La pittrice Marianna Candidi Dionigi nasce a Roma il 3 febbraio 1756 e viene avviata allo studio della musica e delle materie classiche, latino e greco. Sposatasi a soli quindici anni con Carlo Dionigi, si interessa in un secondo momento all’archeologia e alla pittura, diventando allieva del paesaggista romano Carlo Labruzzi. Prima dello scoppio della Rivoluzione la pittrice viene invitata in Francia per fare l’istitutrice di una delle principesse, ma Marianna rifiuta per non abbandonare la famiglia.
A partire dagli anni ’90 del XVIII secolo il salotto della Dionigi su via del Corso diventa un luogo assai frequentato e alla moda, in cui convergono letterati e studiosi italiani quanto stranieri: dell’amicizia con la raffinata ed erudita pittrice godettero Carlo Fea, Seroux d’Agincourt, Leopardi, Vincenzo Monti, Giuseppe Tambroni, Canova, Ennio Quirino Visconti, Paul-Louis Courier (ufficiale dell’esercito francese piuttosto interessato all’arte).
Nel 1808 la pittrice sottopone ai membri dell’Accademia di San Luca il suo trattato teorico dal titolo Precetti elementari sulla pittura de’ paesi (pubblicati nel 1816) in cui espone come fondamenti del genere il disegno, la proporzione e l’armonia delle tinte venendo nominata nell’occasione accademica di merito come “paesista a tempera”.
La Dionigi decide di trascorrere gli ultimi anni di vita in una villa di Civita Lavinia (oggi Lanuvio) in cui è ancora conservata la sua collezione archeologica, mentre i dipinti andarono distrutti.

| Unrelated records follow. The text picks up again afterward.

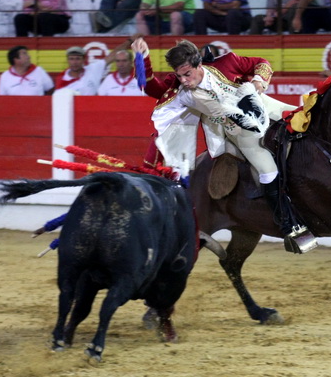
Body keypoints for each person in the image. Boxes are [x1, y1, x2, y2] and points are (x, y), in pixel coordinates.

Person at [132, 38, 312, 251]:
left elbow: (261, 63)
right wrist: (142, 58)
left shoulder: (227, 62)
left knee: (307, 118)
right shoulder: (179, 85)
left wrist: (258, 83)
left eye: (187, 74)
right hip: (235, 130)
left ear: (200, 65)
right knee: (267, 169)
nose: (184, 80)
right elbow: (152, 87)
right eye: (179, 76)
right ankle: (289, 225)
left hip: (262, 104)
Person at [55, 42, 129, 95]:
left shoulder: (93, 69)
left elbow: (113, 55)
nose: (74, 62)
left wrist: (130, 41)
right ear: (68, 60)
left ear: (84, 60)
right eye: (71, 59)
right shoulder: (61, 79)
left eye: (78, 59)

Tra le sue ultime fatiche bisogna ricordare l’album di incisioni, sulla scorta del maestro Labruzzi, dal titolo Viaggio in alcune città del Lazio (1809), intrapreso per immortalare vedute tra Ferentino, Anagni e Arpino, in cui si fece accompagnare da un architetto per una maggiore precisione dei rilievi.

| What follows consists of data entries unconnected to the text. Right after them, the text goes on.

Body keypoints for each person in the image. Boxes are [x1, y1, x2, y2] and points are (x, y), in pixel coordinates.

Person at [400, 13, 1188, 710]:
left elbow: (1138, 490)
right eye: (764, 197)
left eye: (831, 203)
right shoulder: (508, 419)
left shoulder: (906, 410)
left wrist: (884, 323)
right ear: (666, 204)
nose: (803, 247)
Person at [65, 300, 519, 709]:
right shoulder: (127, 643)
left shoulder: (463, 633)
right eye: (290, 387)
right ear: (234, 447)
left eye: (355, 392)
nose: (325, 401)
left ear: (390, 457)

Muore a Civita Lavinia il 10 giugno 1826.
In un lessico figurativo marcatamente influenzato dalla declinazione arcadico-letteraria con cui aveva aggiornato il paesaggio il maestro Carlo Labruzzi, la Dionigi seppe trarre proficua ispirazione anche dalla tradizione più prestigiosa in questo genere, da Claude Lorrain a Philipp Hackert, da cui apprese l’armonia classicista della composizione.

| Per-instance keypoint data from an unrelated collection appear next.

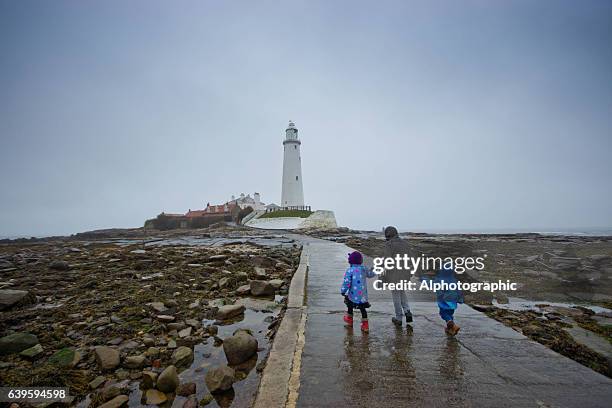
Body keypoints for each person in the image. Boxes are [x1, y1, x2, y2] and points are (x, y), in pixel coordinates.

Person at [382, 226, 414, 326]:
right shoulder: (405, 243)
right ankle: (407, 311)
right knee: (402, 292)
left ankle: (399, 318)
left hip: (394, 273)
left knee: (395, 294)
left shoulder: (389, 244)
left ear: (388, 234)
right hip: (405, 272)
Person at [421, 265, 464, 335]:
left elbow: (431, 284)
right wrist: (460, 299)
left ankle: (453, 326)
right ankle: (450, 329)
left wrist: (424, 279)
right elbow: (458, 290)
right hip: (453, 300)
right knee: (450, 314)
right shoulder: (453, 279)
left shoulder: (440, 279)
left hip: (444, 300)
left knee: (443, 314)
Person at [341, 251, 376, 332]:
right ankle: (365, 326)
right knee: (363, 309)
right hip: (362, 296)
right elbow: (370, 274)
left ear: (351, 261)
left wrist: (343, 291)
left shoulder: (350, 270)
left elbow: (347, 282)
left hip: (352, 295)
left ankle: (349, 321)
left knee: (349, 306)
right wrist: (375, 270)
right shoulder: (363, 269)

Tra i vertici più pregevoli della produzione della pittrice è il dipinto dal titolo Paesaggio (tempera su tela, 1798 ca., Roma, Galleria Nazionale d’Arte Moderna), dove in una natura indagata analiticamente e riscaldata da toni idilliaci e una luce dorata, in primo piano è rappresentata la decima fatica di Ercole, in cui il mitico personaggio conduce le mandrie di Gerione. Sullo sfondo può apprezzarsi la preziosa capacità descrittiva della Dionigi negli inserti archeologici, il tempio sulla collina e l’acquedotto con le sue arcate, tipici del repertorio neoclassico.